The noise lessened after that, and Joe said, “Aunt Patsy’s here, so we can have pie.” He grinned at her, and his five-year-old daughter slid off his knee and ran to Patsy.
She giggled as she scooped Angie into her arms. “Howdy, partner,” she said to the girl. Patsy had been taking Angie to ride ponies since she was old enough to walk, and they had a standing date every September for the western festival in Dog Valley. They wandered around and ate candied apples, threw horseshoes, and once, they’d gotten one of those black and white old west photos taken.
Betty had followed her into the kitchen, and Patsy turned to watch her sister and her oldest daughter slice the pies, get out quarts of ice cream, and lay out spoons next to the bowls. “Okay,” Betty said, always confident in the leadership role. Patsy had a word for her sister that wasn’t all that nice, but Betty really could be bossy sometimes.
She supposed with four girls, she had to be.
“We’re ready for dessert,” she said. “Dad, what do you want?” She glared Jess back a few steps, and even Joe held his spot in the living room on the couch.
“Pecan,” their dad rasped, and Betty handed the bowl to Laura.
“With lots of ice cream,” she said to her. “Okay, we’re going to go in age order. Oldest to youngest, so that makes my husband next.”
Patsy rolled her eyes, because that was just like Betty. Serve her father and then her husband. After that, Joe got his treat, and Betty deviated from the declared plan again by giving his children what they wanted too.
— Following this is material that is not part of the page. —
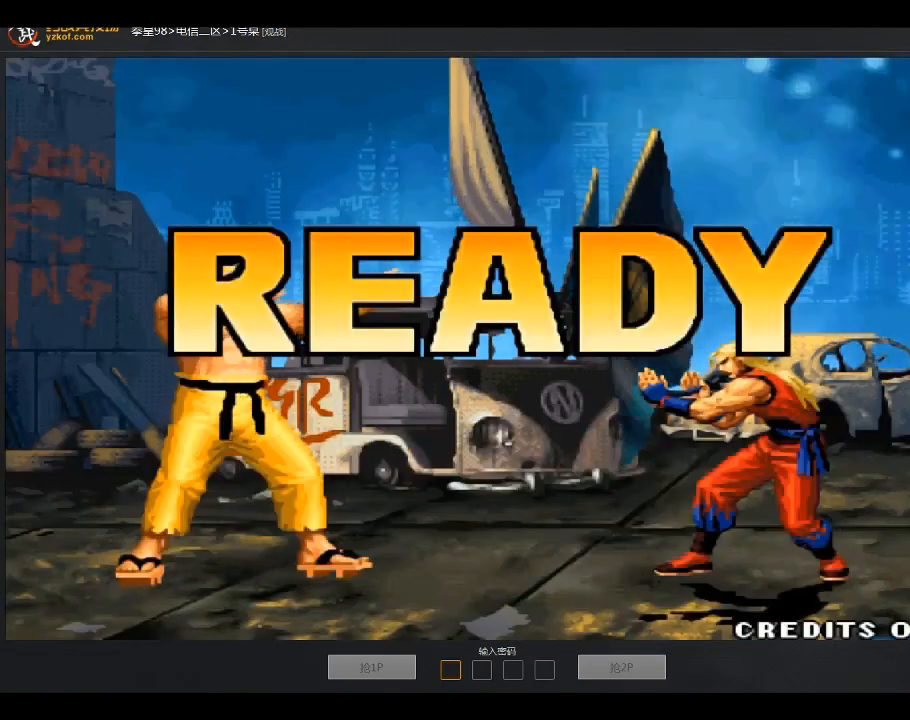
{"buttons": [], "left_stick": "up", "events": [[67, "left_stick", "down-left"], [100, "C", "down"], [200, "C", "up"], [200, "left_stick", "center"], [300, "left_stick", "down"], [500, "left_stick", "up"]]}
Patsy thought she could just as easily take a piece of pie from a plate as Betty could, but she helped get Angie situated at the large table in front of the back door, and she waited her turn.
She wasn’t the youngest, but Betty went ahead and let her girls go next, so Patsy ended up getting her pie last.
There was plenty of apple, the kind she liked best. It would almost be a crime if the Foxhill’s couldn’t make the best apple pie on the planet, so it was a good thing Betty could. Patsy could too. She just didn’t have as many opportunities as Betty did to show off her baking skills.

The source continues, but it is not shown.